What is a personal IMAP mail server and why would you want one? Well, such a server is, like it sounds, your very own mail server that you can access via IMAP. You might want such a thing because, like me, you have a lot of different email accounts in different places and you want to collect them all into one central and easy to manage location. I also like having more direct control over my access to my email.
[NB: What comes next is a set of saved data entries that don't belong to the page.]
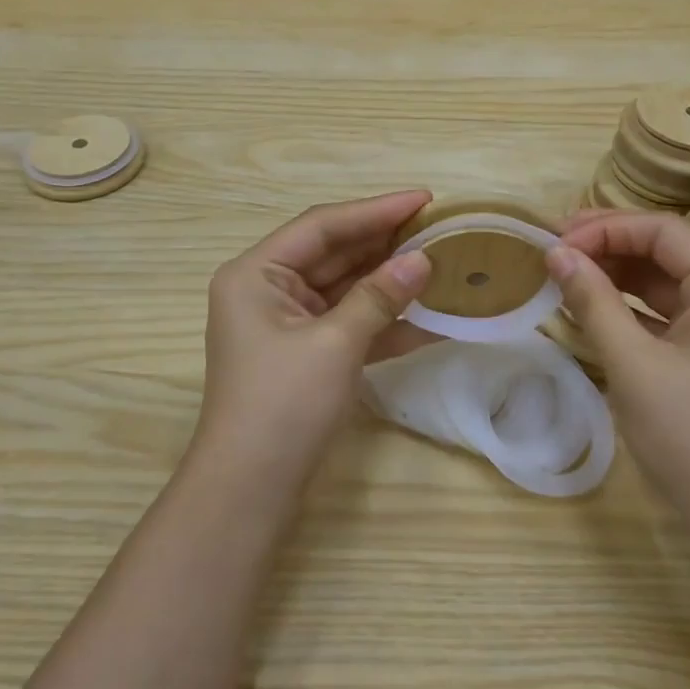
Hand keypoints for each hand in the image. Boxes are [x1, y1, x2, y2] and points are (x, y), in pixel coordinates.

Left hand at [194, 191, 434, 490]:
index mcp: (256, 274)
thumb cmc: (283, 405)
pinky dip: (383, 322)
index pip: (321, 226)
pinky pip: (348, 324)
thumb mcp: (335, 344)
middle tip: (437, 228)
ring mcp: (286, 324)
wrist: (250, 489)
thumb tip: (423, 260)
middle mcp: (267, 290)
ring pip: (345, 289)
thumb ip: (379, 297)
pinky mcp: (306, 354)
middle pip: (334, 254)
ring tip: (439, 264)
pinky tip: (428, 320)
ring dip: (389, 281)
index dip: (375, 210)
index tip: (424, 198)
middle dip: (385, 244)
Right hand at [548, 210, 689, 525]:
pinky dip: (638, 308)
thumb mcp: (634, 365)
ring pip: (672, 282)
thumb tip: (556, 253)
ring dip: (620, 276)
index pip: (663, 230)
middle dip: (610, 246)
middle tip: (554, 251)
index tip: (553, 241)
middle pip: (670, 250)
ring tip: (567, 275)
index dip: (604, 228)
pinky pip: (678, 313)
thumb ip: (593, 301)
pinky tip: (598, 310)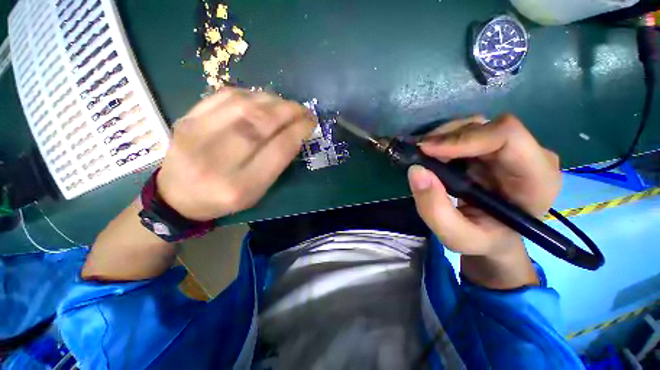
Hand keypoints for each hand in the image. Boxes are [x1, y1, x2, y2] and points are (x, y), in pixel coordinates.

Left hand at [156, 88, 315, 220]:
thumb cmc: (225, 198)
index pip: (278, 150)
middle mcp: (217, 160)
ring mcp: (196, 135)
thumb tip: (294, 133)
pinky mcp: (186, 119)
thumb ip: (276, 164)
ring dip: (272, 100)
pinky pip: (224, 96)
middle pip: (260, 124)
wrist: (178, 195)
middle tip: (303, 109)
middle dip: (288, 111)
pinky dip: (250, 93)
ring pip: (243, 105)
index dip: (298, 131)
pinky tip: (262, 99)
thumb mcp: (257, 191)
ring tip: (286, 104)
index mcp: (240, 186)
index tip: (311, 123)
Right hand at [408, 114, 560, 287]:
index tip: (427, 150)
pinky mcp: (496, 148)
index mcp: (537, 180)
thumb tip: (416, 171)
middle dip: (448, 137)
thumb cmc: (482, 240)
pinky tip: (434, 155)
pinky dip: (445, 141)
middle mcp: (532, 156)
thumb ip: (435, 209)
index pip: (508, 137)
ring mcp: (514, 149)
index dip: (464, 137)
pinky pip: (468, 132)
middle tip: (419, 153)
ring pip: (476, 126)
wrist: (494, 237)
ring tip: (424, 156)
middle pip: (488, 127)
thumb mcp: (455, 236)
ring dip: (444, 138)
For example, if your email account at somewhere.com stops working because their server is down and you need to reference an email stored there, you are out of luck, unless you store your somewhere.com email on your own email server where you can still access it even though their server is inaccessible.
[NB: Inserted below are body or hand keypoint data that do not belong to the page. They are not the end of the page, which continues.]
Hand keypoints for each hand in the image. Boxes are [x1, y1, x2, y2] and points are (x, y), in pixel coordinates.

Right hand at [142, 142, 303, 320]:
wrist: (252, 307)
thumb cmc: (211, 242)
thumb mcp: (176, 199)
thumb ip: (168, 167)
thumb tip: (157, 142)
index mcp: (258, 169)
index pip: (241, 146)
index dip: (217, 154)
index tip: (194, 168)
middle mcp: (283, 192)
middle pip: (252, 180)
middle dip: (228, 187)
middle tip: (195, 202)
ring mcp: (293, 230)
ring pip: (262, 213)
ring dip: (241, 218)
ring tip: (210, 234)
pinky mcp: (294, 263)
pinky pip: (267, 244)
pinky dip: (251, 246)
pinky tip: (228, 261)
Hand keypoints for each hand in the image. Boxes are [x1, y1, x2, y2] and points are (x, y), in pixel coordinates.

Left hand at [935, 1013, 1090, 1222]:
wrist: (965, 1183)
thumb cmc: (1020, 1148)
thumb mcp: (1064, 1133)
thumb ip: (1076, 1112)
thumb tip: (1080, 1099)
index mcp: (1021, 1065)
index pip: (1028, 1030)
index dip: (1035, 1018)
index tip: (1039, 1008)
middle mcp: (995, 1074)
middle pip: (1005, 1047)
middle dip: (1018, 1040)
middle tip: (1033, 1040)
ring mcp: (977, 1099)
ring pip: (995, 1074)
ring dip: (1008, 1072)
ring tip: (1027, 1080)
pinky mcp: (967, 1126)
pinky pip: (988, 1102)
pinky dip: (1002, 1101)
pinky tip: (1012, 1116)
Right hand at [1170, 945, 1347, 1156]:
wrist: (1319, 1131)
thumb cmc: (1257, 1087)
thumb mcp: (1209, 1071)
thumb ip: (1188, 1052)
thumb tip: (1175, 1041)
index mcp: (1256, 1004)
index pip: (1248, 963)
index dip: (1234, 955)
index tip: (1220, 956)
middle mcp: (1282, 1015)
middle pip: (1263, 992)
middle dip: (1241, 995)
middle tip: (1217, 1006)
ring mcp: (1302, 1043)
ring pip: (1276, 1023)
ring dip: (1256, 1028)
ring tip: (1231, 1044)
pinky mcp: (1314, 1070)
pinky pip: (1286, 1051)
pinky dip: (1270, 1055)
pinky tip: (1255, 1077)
Since I am doing some personal server upgrades and migration, I thought it would be great to share just how to get this kind of server up and running with the most minimal hassle.
For starters, my new mail server is going to be a 32 bit server install of CentOS 5.3. This OS is not at all difficult to install at all and it’s enterprise ready, so it’s plenty reliable.
When you have a machine ready with CentOS running on it, you will need to install Dovecot to handle your IMAP mail access. This is just an yum install away:
yum -y install dovecot
You will need to configure Dovecot after the install. Edit the /etc/dovecot.conf file and make sure the following is set and uncommented:
protocols = imap imaps
mail_location = maildir:~/Maildir
CentOS uses a sendmail/procmail mail combo by default, so in order to make sure your server and IMAP are both using Maildir (so your email gets delivered to you locally) you’ll need to create a file called /etc/procmailrc and in it put:
And then restart your mail service (just to make sure):
service sendmail restart
Once that is set, you will need to turn on Dovecot!
chkconfig dovecot on
service dovecot start
At this point, you should be able to (firewall issues not withstanding) connect to your new mail server via IMAP and see that you have no mail. I am assuming that you have set up mail clients before, the only difference now is you will point to “YourNewMailServerName” and set it up for IMAP mail and use your account name and password from “YourNewMailServerName”.
For example, I created a new server called “Pukwudgie.linc.lan” and created an account on it called linc and made a supersecret password. When I set up my mail client to test the mailserver setup, I set it up to point to Pukwudgie.linc.lan using my username of linc and my password of supersecret via the IMAP protocol. I was able to log directly into my new mail account, which was completely empty.
At some point, you will want to SEND some mail from this account. Since this personal IMAP server is just a place to HOLD your emails, you will need to configure your email client to use your ISP’s smtp address to send through. Follow their instructions for doing this. Most ISP’s do not allow you to use any smtp server other than their own these days.
Now for the fun part. You wan to collect your mail from other places and store it here. This is accomplished through the use of fetchmail. You will need to place a “~/.fetchmailrc” file in your home directory. Please refer to the fetchmailrc man page for full details, but in essence mine looks a lot like this:
poll lincisgreat.org user "linc" there with password "itsasecret"
And you can have as many of those lines in that file as you have email accounts. After creating the rc file, you can run fetchmail to get your mail and have it delivered locally on your new server, where you can access it via IMAP. There are several methods of running fetchmail. You can run it by itself and watch the output as it goes each time, you can run it in daemon mode by starting it with the -d command line switch and specifying a time interval:
fetchmail -d 60
Will check for and grab your email every 60 seconds. Or you could put fetchmail in your crontab and have cron manage getting your mail like so:
*/5 * * * * /usr/bin/fetchmail &> /dev/null
Which would check your email every 5 minutes.